No air. No air! I might never breathe again! The well held only Lotor’s approximation of Earth’s water, a thick jelly. Could. Not. Breathe. At the last horrendous moment I recalled a myth about quicksand back on Earth.

I dragged my head out of the brawny gel at the same time rolling half onto my back. I swam two hesitant strokes to the side and with slow arms dragged myself up the ladder. Too tired to run from the guards alerted by my brothers, I gave myself into the hands of Lotor and am still here, a thousand days later.

A sixth of my life has gone into not giving in to my twanging legs and my groaning shoulders arms wrists and hands. To keep fit. Every day I ask myself, for what?

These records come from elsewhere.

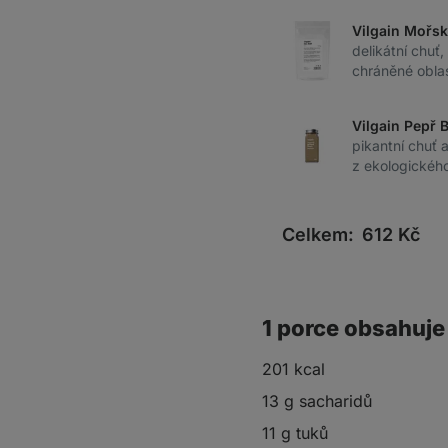
Vilgain Mořsk
delikátní chuť,
chráněné obla
Vilgain Pepř 
pikantní chuť 
z ekologickéh
Celkem:
612
Kč
1 porce obsahuje
201 kcal
13 g sacharidů
11 g tuků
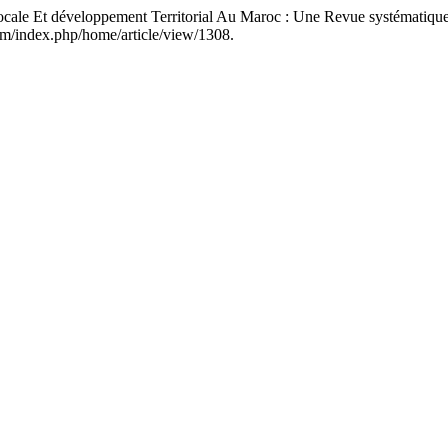
Et développement Territorial Au Maroc : Une Revue systématique 
com/index.php/home/article/view/1308.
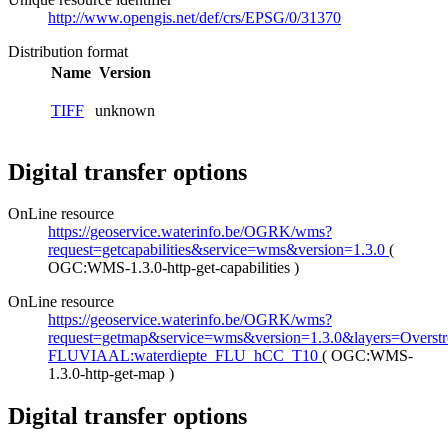
http://www.opengis.net/def/crs/EPSG/0/31370
Distribution format
Name
Version
TIFF
unknown
Digital transfer options
OnLine resource
https://geoservice.waterinfo.be/OGRK/wms?
request=getcapabilities&service=wms&version=1.3.0
(
OGC:WMS-1.3.0-http-get-capabilities
)
OnLine resource
https://geoservice.waterinfo.be/OGRK/wms?
request=getmap&service=wms&version=1.3.0&layers=Overstr
FLUVIAAL:waterdiepte_FLU_hCC_T10
(
OGC:WMS-
1.3.0-http-get-map
)
Digital transfer options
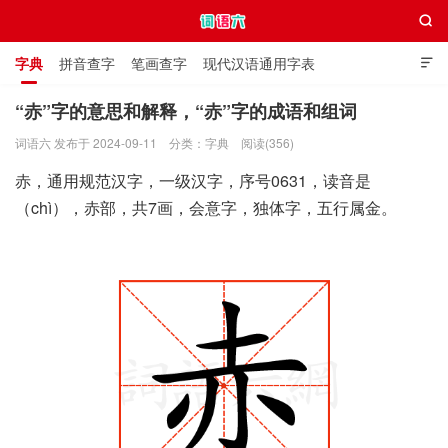

字典
拼音查字
笔画查字
现代汉语通用字表

通用规范汉字表
叠字大全
独体字大全
极简英语词典
“赤”字的意思和解释，“赤”字的成语和组词
词语六 发布于 2024-09-11
分类：
字典
阅读(356)
词语六
赤，通用规范汉字，一级汉字，序号0631，读音是
（chì），赤部，共7画，会意字，独体字，五行属金。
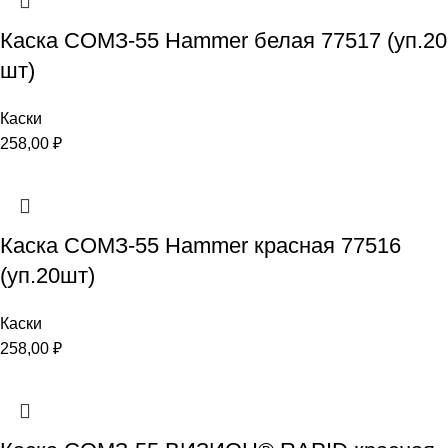
Каска СОМЗ-55 Hammer белая 77517 (уп.20
шт)
Каски
258,00
₽
Каска СОМЗ-55 Hammer красная 77516
(уп.20шт)
Каски
258,00
₽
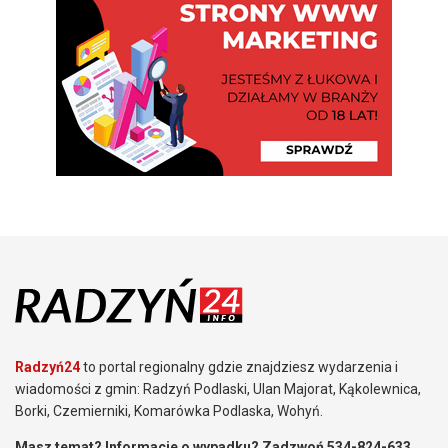
Radzyń24
to portal regionalny gdzie znajdziesz wydarzenia i
wiadomości z gmin: Radzyń Podlaski, Ulan Majorat, Kąkolewnica,
Borki, Czemierniki, Komarówka Podlaska, Wohyń.
Masz temat? Informacje o wypadku? Zadzwoń 534-824-633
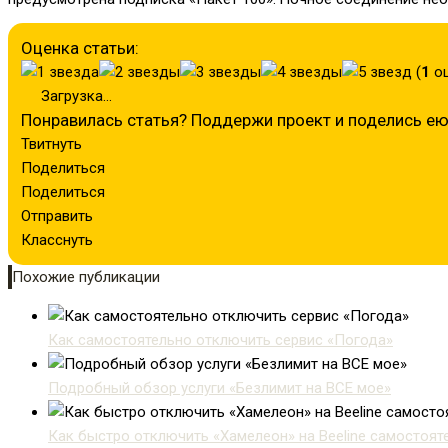
Оценка статьи:
(
1
оц
Загрузка...
Понравилась статья? Поддержи проект и поделись ею
Твитнуть
Поделиться
Поделиться
Отправить
Класснуть
Похожие публикации
Как самостоятельно отключить сервис «Погода»
Подробный обзор услуги «Безлимит на ВСЕ мое»
Как быстро отключить «Хамелеон» на Beeline самостоят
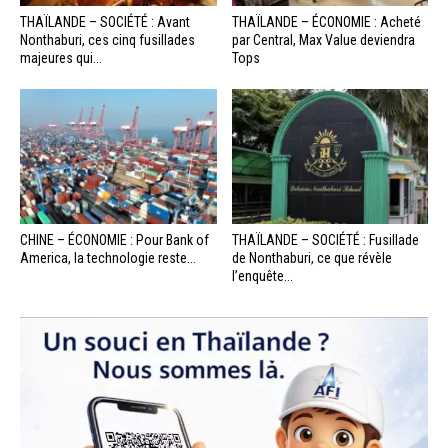
THAÏLANDE – SOCIÉTÉ : Avant
THAÏLANDE – ÉCONOMIE : Acheté
Nonthaburi, ces cinq fusillades
par Central, Max Value deviendra
majeures qui...
Tops
CHINE – ÉCONOMIE : Pour Bank of
THAÏLANDE – SOCIÉTÉ : Fusillade
America, la technologie reste...
de Nonthaburi, ce que révèle
l’enquête...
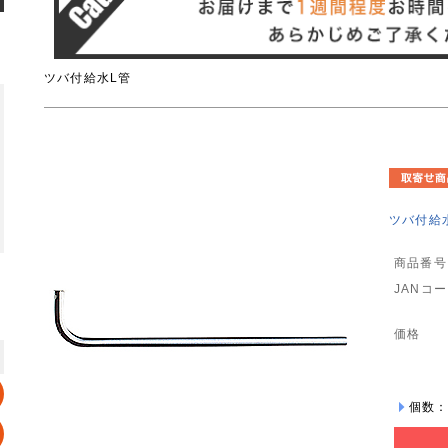
ツバ付給水L管
ツバ付給水L
商品番号
JANコ
価格
個数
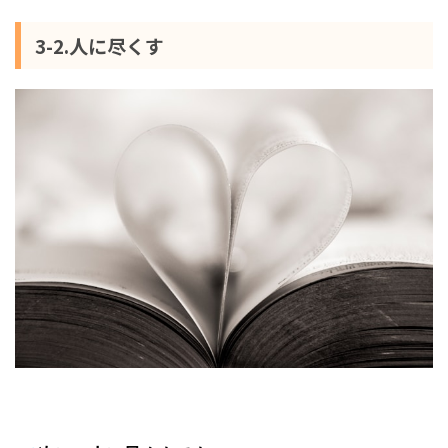
3-2.人に尽くす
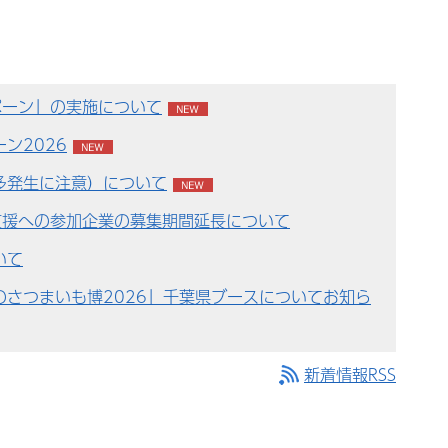
ペーン」の実施について
ン2026
多発生に注意）について
支援への参加企業の募集期間延長について
いて
さつまいも博2026」千葉県ブースについてお知ら
新着情報RSS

And I tell myself. It is to get my bravery back, my courage, to haul them from under the soles of my feet where I keep such things that remind me who I am and what I am not. My brothers might already be dead. The same disease my mother couldn’t save herself from. Maybe it really really won’t come to take me. I wish I knew.

I never heard of the Ark Ship replying to a singing by light flashes that anybody might see? So how will the ship reply, if not by light flashes?

The morning’s food arrives without me having heard the approach of the guards almost as if I’m deaf and blind to the changes. Thayne also is silent. Because he listens to every move I make? There’s nothing different about the way the food comes. The plate is shoved through the slot at floor level. Porridge.

A guard checks my condition by way of the eyehole in the door.

I keep my yellow eyes hooded against his frank and interested stare. In the same way, we of the Earth-born hood our shamanic deceptions with the practical applications of totem schooling. Everyone is helped and everyone helps, most without awareness of the latter.

With half of the hundred Earth-born in the yard downstairs, can I afford to wait for someone else to set things into motion?